Stored data entries:
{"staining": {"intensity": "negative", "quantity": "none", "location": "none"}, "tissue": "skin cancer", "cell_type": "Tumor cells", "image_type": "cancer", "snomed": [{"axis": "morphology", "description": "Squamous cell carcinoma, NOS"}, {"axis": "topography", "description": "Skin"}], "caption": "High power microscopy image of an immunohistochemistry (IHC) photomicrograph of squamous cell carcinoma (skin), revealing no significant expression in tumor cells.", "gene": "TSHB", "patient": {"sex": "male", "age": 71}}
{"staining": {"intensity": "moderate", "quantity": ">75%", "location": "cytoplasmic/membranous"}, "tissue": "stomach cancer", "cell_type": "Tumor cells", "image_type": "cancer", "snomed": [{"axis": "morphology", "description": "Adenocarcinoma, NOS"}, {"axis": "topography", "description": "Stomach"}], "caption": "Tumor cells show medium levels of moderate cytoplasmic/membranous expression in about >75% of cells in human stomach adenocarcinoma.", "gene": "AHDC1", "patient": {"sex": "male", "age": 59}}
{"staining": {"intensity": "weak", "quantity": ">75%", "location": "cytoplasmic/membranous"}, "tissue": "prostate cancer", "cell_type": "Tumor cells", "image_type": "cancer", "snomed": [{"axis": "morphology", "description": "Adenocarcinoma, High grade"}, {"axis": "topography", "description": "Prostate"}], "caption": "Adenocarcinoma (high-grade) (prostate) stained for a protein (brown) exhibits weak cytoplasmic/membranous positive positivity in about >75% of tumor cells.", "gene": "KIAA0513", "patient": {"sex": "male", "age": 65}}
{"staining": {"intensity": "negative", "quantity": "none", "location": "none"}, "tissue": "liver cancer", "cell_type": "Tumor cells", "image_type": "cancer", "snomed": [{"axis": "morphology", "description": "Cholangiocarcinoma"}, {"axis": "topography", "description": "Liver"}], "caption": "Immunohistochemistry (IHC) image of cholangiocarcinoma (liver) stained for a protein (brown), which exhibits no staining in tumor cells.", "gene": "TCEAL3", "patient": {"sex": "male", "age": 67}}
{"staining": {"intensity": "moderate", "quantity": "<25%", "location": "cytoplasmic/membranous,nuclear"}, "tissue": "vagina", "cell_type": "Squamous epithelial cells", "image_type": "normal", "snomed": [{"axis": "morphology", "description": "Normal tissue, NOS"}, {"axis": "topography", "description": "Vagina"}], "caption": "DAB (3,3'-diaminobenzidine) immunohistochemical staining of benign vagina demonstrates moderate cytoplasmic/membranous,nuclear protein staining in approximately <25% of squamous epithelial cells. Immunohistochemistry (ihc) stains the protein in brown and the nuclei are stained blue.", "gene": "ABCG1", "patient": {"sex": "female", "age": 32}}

» Problem to solve
The lines from the start of the entries above through the line containing "cells show medium" are the ones to return, please; copy them exactly and include both ends.

» Solution
{"staining": {"intensity": "negative", "quantity": "none", "location": "none"}, "tissue": "skin cancer", "cell_type": "Tumor cells", "image_type": "cancer", "snomed": [{"axis": "morphology", "description": "Squamous cell carcinoma, NOS"}, {"axis": "topography", "description": "Skin"}], "caption": "High power microscopy image of an immunohistochemistry (IHC) photomicrograph of squamous cell carcinoma (skin), revealing no significant expression in tumor cells.", "gene": "TSHB", "patient": {"sex": "male", "age": 71}}
{"staining": {"intensity": "moderate", "quantity": ">75%", "location": "cytoplasmic/membranous"}, "tissue": "stomach cancer", "cell_type": "Tumor cells", "image_type": "cancer", "snomed": [{"axis": "morphology", "description": "Adenocarcinoma, NOS"}, {"axis": "topography", "description": "Stomach"}], "caption": "Tumor cells show medium levels of moderate cytoplasmic/membranous expression in about >75% of cells in human stomach adenocarcinoma.", "gene": "AHDC1", "patient": {"sex": "male", "age": 59}}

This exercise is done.